In a bar with more than 160 rums and its own Rum Bible, how do you decide what to drink? Well, if you’re doing a radio show, you sit down with rum guy Alan Gold at the Rum Barrel and taste the afternoon away. On the air, I think we tasted a mere six different rums, with Alan offering intelligent commentaries on each. It was Alan, in fact, who updated and expanded The Rum Bible a few years back when the Rum Barrel got even more serious about its rums.
I’m not sure what would qualify as the ultimate “rum cuisine,” but at the Rum Barrel on Front Street, the Original Burger is a mighty good way to address the odd feeling leftover from a rum tasting on a semi-empty stomach. And yes, the potato chips are made right here too. Another signature dish, which I felt duty-bound to sample, was the Philly cheese steak spring rolls, perfect for dipping into a bowl of melted white American cheese.
I spent the afternoon talking about Key West with Michael Hinojosa, South Texas-born GM of Ambrosia Key West bed and breakfast, and wishing I had enough money to buy most of the paintings at Gallery on Greene. Though Key West artist Mario Sanchez(1908-2005) is surely one of the gallery’s big draws, I especially like Karen Sheridan’s series depicting people at a market on the island of Guadeloupe.

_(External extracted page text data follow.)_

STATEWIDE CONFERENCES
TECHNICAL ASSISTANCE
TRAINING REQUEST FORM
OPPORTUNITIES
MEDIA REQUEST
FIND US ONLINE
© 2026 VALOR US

And then I headed to Strip House for dinner. A favorite from our life in Houston, Strip House came to Key West’s Reach Resort three-plus years ago, bringing chef de cuisine Russell Brown from its New York operation. Yes, the chef and I ate some great steak while we did radio, but we also sampled locally beloved Key West pink shrimp and a seared grouper dish that might be the best fish I ever ate. Dessert? Well, that’s easy. Key lime pie, since what goes around must come around. What’s past is prelude, as Faulkner put it – especially when it comes to calories.